Inaugural Poetry

 

I have been planning to contribute this post on inaugural poetry since January, but have held off on writing it because I wanted to see Amanda Gorman's inaugural performance first. And what a performance that was! Gorman, our nation's first-ever National Youth Poet Laureate, made history yesterday with a gorgeous occasional poem titled "The Hill We Climb," written for the inauguration of President Joe Biden and Vice-President Kamala Harris. If you missed it yesterday (or if you just need to watch it over and over again, as I did), you can view her performance here. Gorman's clear-eyed view of "the cracks that need to be filled" in our history, the real problems we face and have ever faced, coupled with a message of aspiration, love, and upward struggle, struck exactly the right note for our nation at this point of calamity and simultaneous hope for change. 

The Poetry Center staff just about fell out of our chairs cheering on Amanda Gorman yesterday (see our social media for swoons). We love seeing poetry on the national inauguration stage in general--and in fact we played a role in the very first Presidential inaugural poem, read by Robert Frost at the swearing-in of John F. Kennedy, Jr. in 1961. When Frost came to Tucson to speak at the Poetry Center's founding in November 1960, the story goes, then-Congressman Stewart Udall persuaded him to accept JFK's invitation to write and read a poem for the upcoming inaugural ceremonies. Frost wrote a poem called "Dedication" for the occasion, but at the ceremony, the sun proved too bright for him to be able to see the words. He instead recited "The Gift Outright" from memory.

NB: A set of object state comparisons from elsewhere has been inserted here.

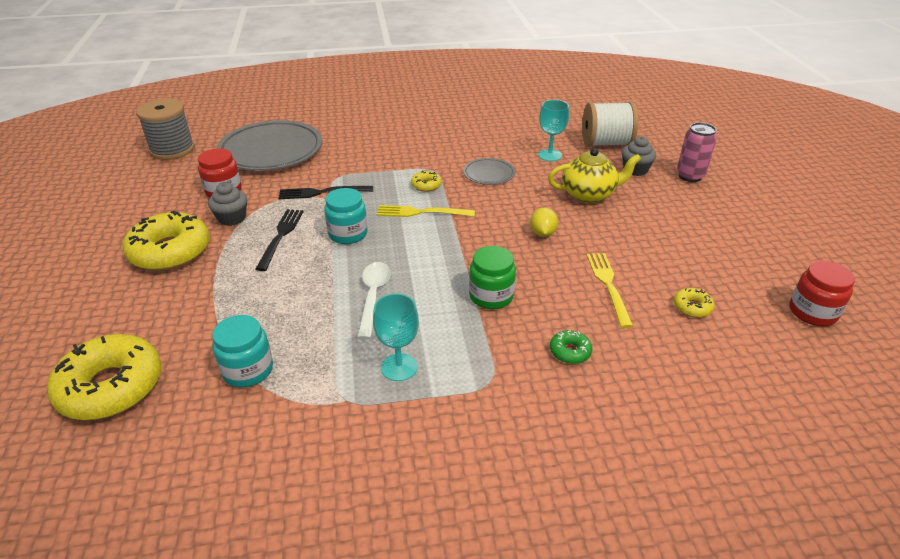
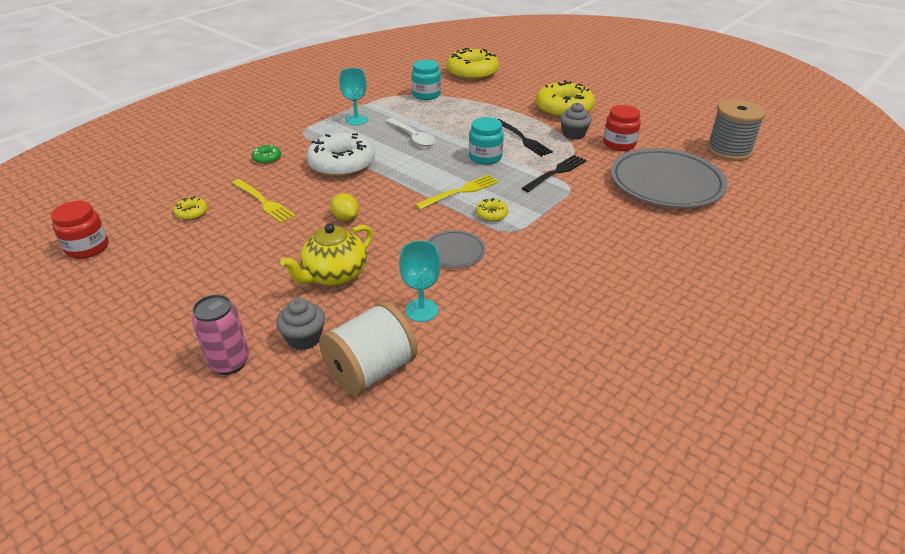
camera: 140 degrees right, 0 degrees up
(491, 296) = (341, 164): green jar -> white donut

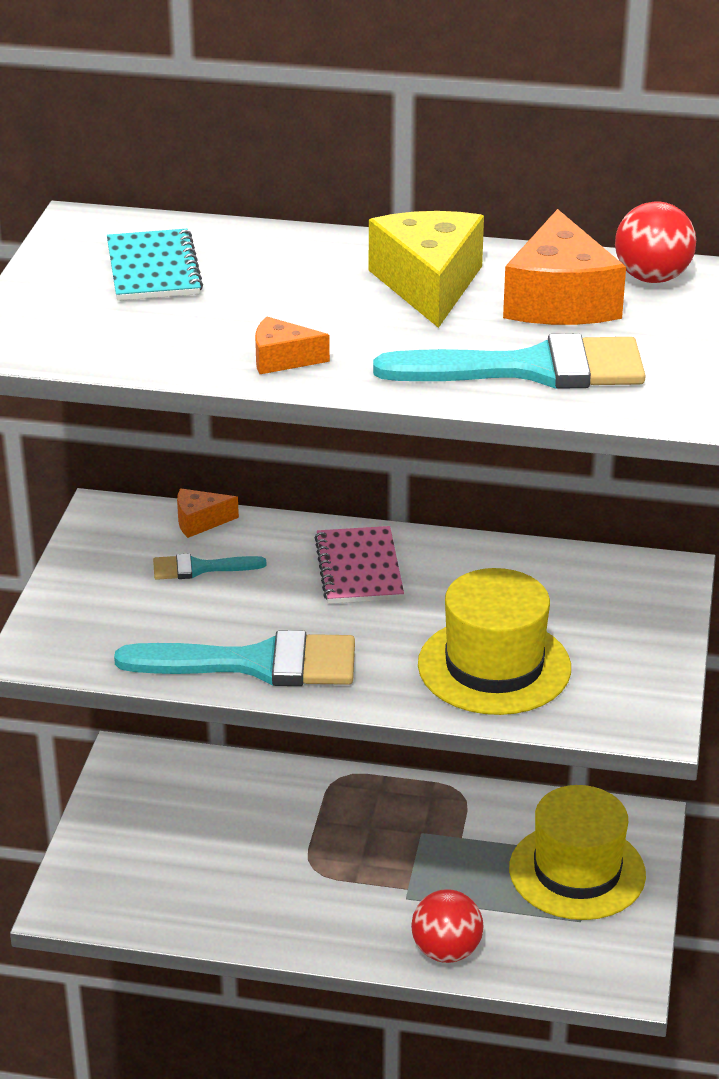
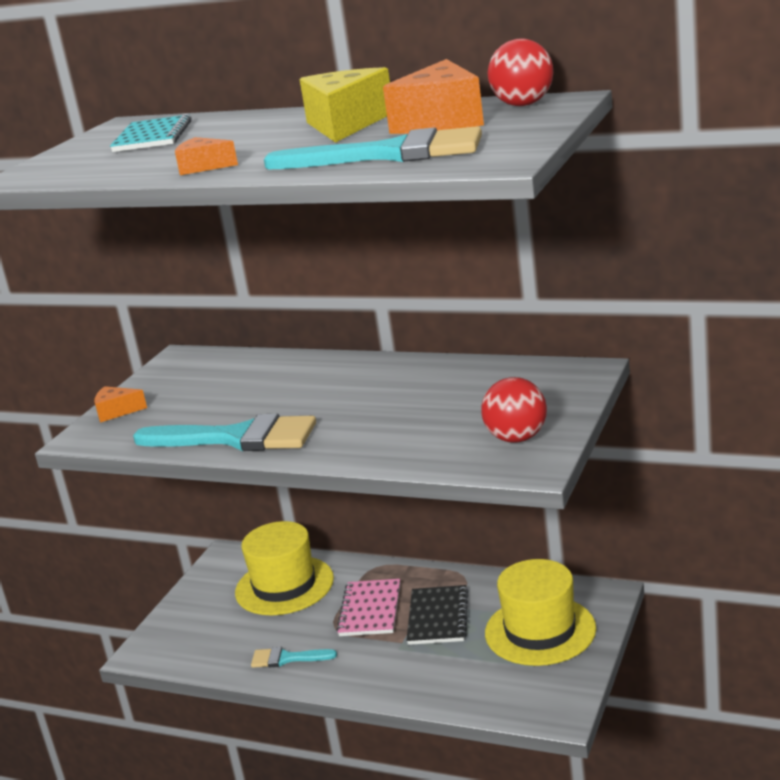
camera: 15 degrees right, 10 degrees down
(199, 568) = (227, 384): turquoise brush -> turquoise brush (287, 658)
(200, 521) = (242, 358): orange cheese -> orange cheese (117, 411)
(359, 568) = (344, 379): pink notebook -> pink notebook (370, 610)
(443, 852) = (438, 617): none -> black notebook
(446, 951) = (418, 687): red ball -> red ball (517, 438)
(494, 666) = (419, 433): yellow hat -> yellow hat (284, 586)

Since Kennedy, three other presidents have included poetry in their inaugural celebrations. Bill Clinton's inaugurations in 1993 and 1997 featured performances by Maya Angelou and Miller Williams; Barack Obama's ceremonies in 2009 and 2013 featured performances by Elizabeth Alexander and Richard Blanco. The Academy of American Poets has assembled a comprehensive list of inaugural poems, and the Poetry Center Library also collects inaugural poetry in chapbook form where available.

Inaugural poems are, by all accounts, tough to write. They must answer the needs of a specific moment in history, acknowledge the sweep of history, and point to the future--all in the span of a performance that lasts about ten minutes. It's a joy and a gift to read the work of the poets who have risen to this challenge; their words take on new resonances as the years progress. I think of lines from Elizabeth Alexander's 2009 inaugural poem:

We walk into that which we cannot yet see. 

Say it plain: that many have died for this day.

Sing the names of the dead who brought us here...

in conversation with the poem Amanda Gorman shared with us yesterday, her hope-filled assertion that the "nation isn't broken, but simply unfinished," her closing promise to all of us: 

The new dawn blooms as we free it.

For there is always light,

if only we're brave enough to see it.

If only we're brave enough to be it.

I hope that we may all light each other's way in the work that lies ahead. A Happy New Year to you all, poetry friends.